In the 2019 legislative cycle, several states have had some version of a paid family and medical leave bill introduced in either chamber of their legislature. Additionally, both Democrats and Republicans in Congress may continue to introduce paid leave legislation, with some candidates having gone so far as making it a core component of their election platform. Despite the varying degrees of proposed legislation, many of these proposals can serve as a guide for employers looking to provide effective paid benefits programs.
By keeping up with current trends surrounding paid family leave benefit legislation, you can provide your clients with a solid understanding of what is needed to accommodate shifting employee needs. This understanding also can encourage clients to consider additional paid leave benefits that may attract top talent. Proactively updating clients on new regulations and providing recommendations on how to best accommodate employees is the first step to creating robust paid leave programs that help retain employees.
Paid family leave is a key benefit for many employees to have, as it helps balance the demands of work and family without sacrificing income while creating economic security. The workforce is comprised of a variety of different ages and demographics. Many employees may be starting families or joining the sandwich generation, in which they are also caring for aging parents. Additional paid family leave benefits that supplement and go beyond the traditional benefits can prove crucial for employees needing to care for aging parents or starting their own families.
By keeping tabs on current trends, you can understand what your clients’ employees may be looking for in a benefits program. In fact, an MSN/Business Insider poll showed 93% of Americans agree that mothers should receive some form of paid leave after a baby arrives, and 85% of Americans believe the same about paid paternal leave. This widely supported notion of paid parental leave is just one major trend. Some of the most common and crucial paid state family leave trends include:
Increased income replacement levels for lowest-income earners.
Expanded family relationships, like “chosen family.”
Increased focus on portability of benefits, like not having to re-serve waiting periods when moving from one covered employer to another.
Outside of the traditional Family and Medical Leave Act, several proposals have been introduced in the 116th Congress that aim to expand paid leave options, such as the Family and Medical Insurance Leave Act (FAMILY Act), which proposes the creation of a national wage insurance program for persons engaged in family caregiving activities or for their own serious health conditions. The reinvigorated FAMILY Act, which allows 12 weeks of paid leave for family and personal medical needs and is funded through a 0.4% payroll tax split between employers and employees, is becoming increasingly popular among politicians of both parties.
Additionally, the New Parents Act, which allows parents of a new child to receive Social Security benefits for parental leave, has also been reintroduced.

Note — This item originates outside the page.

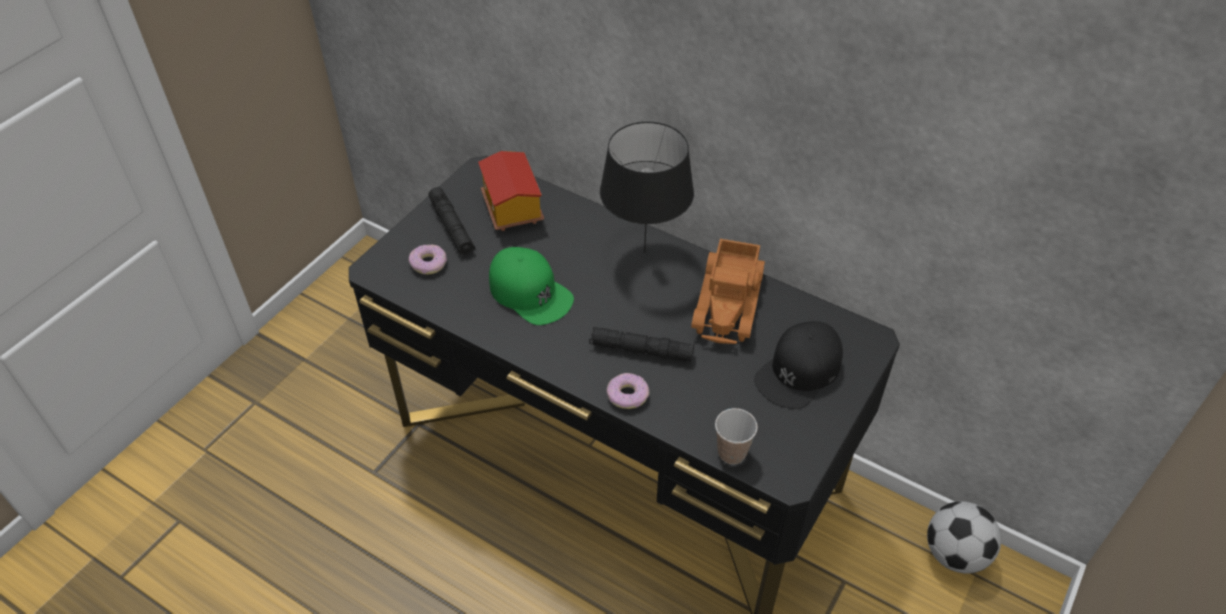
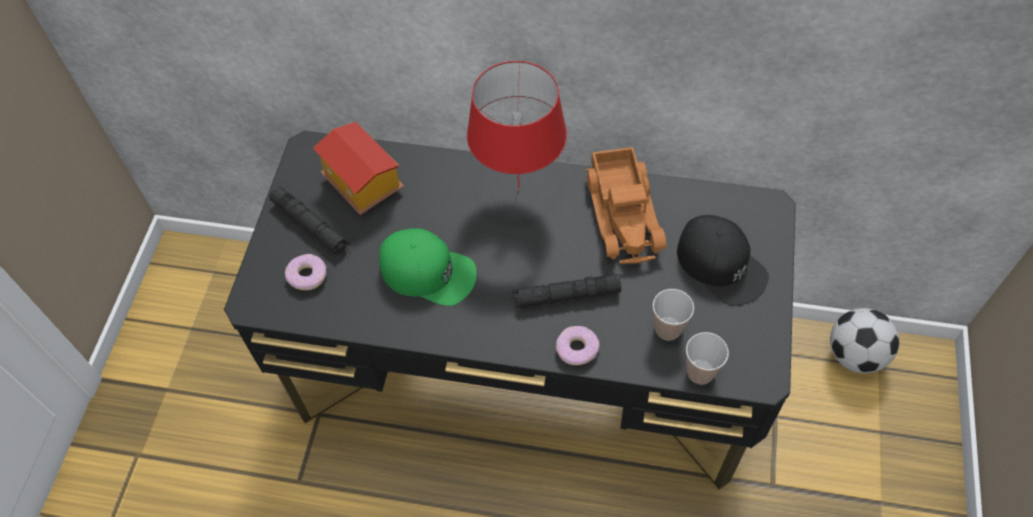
camera: 20 degrees left, 10 degrees up
black table lamp [600,122,694,253] -> red table lamp [467,61,567,188]
black cap [754,321,843,409] -> black cap turned 60 degrees counterclockwise [677,215,769,306]
none -> cup [653,289,694,340]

Congressional Republicans introduced the The Child Rearing and Development Leave Empowerment (CRADLE) Act, which would allow both natural and adoptive parents to receive one, two or three months of paid leave benefits in exchange for postponing the activation of their retirement benefits for two, four or six months.
The Importance Of Robust Leave Benefits
The consequences of employees not having the resources they need for family and self-care are becoming clear. Because paid family leave benefits can be difficult for employees to understand, some have resorted to “leave stacking,” where a worker stacks multiple paid time off and benefits options – like sick time and vacation, plus short-term disability – to maintain their income while taking care of their family or themselves. This needlessly complicates things for workers, since they have to spend time and energy micromanaging their benefits because there’s not an all-encompassing solution.
As an advisor, you can help clients review their paid leave programs to determine how their current plans compare to proposed legislation in states where they have employees. No matter what paid benefits your client offers, you can help them find the crucial information needed to build a robust paid leave program that is competitive and compliant. You can be there every step of the way to help your client understand proposed legislation, choose the appropriate benefits to offer and assist them in implementing the appropriate programs.